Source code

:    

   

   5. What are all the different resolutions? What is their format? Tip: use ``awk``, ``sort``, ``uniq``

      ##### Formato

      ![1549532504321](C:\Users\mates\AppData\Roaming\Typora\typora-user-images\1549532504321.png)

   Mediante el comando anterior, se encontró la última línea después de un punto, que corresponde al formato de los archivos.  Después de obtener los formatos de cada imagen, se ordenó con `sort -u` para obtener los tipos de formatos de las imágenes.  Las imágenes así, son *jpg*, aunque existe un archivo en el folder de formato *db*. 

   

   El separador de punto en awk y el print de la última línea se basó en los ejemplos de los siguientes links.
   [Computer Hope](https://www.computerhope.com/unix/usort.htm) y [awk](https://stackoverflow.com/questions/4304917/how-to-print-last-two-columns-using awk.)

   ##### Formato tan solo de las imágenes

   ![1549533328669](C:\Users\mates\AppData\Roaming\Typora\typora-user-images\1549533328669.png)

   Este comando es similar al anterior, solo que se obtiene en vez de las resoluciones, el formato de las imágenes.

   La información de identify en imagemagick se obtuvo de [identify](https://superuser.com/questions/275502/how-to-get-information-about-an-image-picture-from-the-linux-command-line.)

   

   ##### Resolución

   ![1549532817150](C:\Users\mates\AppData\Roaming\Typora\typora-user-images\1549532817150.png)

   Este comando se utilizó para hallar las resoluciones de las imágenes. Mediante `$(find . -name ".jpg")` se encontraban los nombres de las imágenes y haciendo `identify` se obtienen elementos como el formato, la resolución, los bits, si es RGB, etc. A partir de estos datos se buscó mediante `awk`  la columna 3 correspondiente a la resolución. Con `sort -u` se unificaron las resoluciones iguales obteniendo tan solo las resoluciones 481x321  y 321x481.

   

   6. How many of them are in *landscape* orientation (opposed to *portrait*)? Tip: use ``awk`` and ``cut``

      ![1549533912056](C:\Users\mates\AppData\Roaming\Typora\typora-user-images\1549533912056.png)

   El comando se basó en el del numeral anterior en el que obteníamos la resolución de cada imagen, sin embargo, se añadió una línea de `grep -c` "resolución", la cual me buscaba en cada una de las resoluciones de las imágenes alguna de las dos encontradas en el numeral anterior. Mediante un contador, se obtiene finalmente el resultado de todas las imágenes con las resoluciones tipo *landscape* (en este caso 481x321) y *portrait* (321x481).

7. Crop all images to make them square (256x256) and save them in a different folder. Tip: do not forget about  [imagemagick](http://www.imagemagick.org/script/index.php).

■ What to produce ■
Reproduce exactly, and with no other material, the lines between those holding "[Computer Hope](https://www.computerhope.com/unix/usort.htm) y" and "6. How many", inclusive.

■ Problem solution ■
   [Computer Hope](https://www.computerhope.com/unix/usort.htm) y [awk](https://stackoverflow.com/questions/4304917/how-to-print-last-two-columns-using awk.)

   ##### Formato tan solo de las imágenes

   ![1549533328669](C:\Users\mates\AppData\Roaming\Typora\typora-user-images\1549533328669.png)

   Este comando es similar al anterior, solo que se obtiene en vez de las resoluciones, el formato de las imágenes.

   La información de identify en imagemagick se obtuvo de [identify](https://superuser.com/questions/275502/how-to-get-information-about-an-image-picture-from-the-linux-command-line.)

   

   ##### Resolución

   ![1549532817150](C:\Users\mates\AppData\Roaming\Typora\typora-user-images\1549532817150.png)

   Este comando se utilizó para hallar las resoluciones de las imágenes. Mediante `$(find . -name ".jpg")` se encontraban los nombres de las imágenes y haciendo `identify` se obtienen elementos como el formato, la resolución, los bits, si es RGB, etc. A partir de estos datos se buscó mediante `awk`  la columna 3 correspondiente a la resolución. Con `sort -u` se unificaron las resoluciones iguales obteniendo tan solo las resoluciones 481x321  y 321x481.

   

   6. How many of them are in *landscape* orientation (opposed to *portrait*)? Tip: use ``awk`` and ``cut``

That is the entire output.